- [Material provided]

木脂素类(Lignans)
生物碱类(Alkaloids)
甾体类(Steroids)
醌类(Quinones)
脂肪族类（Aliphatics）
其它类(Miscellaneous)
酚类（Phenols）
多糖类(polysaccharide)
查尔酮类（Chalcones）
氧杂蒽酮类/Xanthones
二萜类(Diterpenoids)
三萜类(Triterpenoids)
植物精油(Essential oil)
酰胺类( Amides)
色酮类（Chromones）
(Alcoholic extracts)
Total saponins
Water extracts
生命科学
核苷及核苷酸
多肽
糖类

...

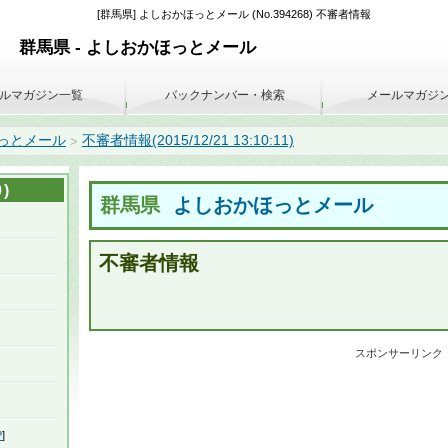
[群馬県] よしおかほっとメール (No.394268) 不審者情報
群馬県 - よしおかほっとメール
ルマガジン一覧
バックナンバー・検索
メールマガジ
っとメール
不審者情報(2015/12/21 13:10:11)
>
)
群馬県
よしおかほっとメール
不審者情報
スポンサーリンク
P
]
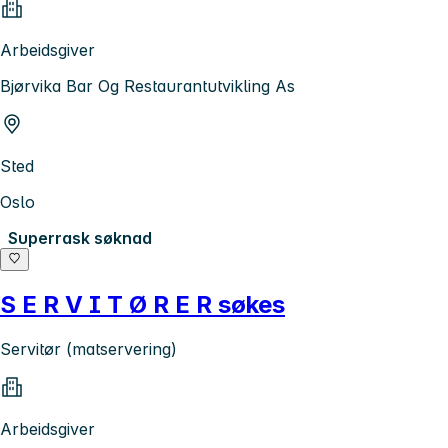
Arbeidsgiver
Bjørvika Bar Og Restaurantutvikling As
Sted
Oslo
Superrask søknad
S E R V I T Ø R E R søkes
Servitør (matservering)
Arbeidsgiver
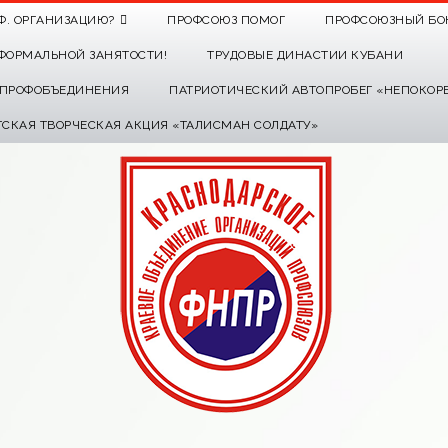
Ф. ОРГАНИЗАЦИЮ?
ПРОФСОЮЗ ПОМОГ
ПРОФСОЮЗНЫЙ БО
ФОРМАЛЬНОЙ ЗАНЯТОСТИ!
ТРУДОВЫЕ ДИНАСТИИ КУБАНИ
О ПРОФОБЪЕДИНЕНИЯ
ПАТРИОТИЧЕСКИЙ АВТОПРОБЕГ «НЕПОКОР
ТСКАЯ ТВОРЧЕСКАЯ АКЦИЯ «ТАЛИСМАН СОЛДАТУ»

- [Task requirements]
Wherever the string "よしおかほっとメール" occurs in the records above, copy that line.

- [Your solution]
[群馬県] よしおかほっとメール (No.394268) 不審者情報
群馬県 - よしおかほっとメール
よしおかほっとメール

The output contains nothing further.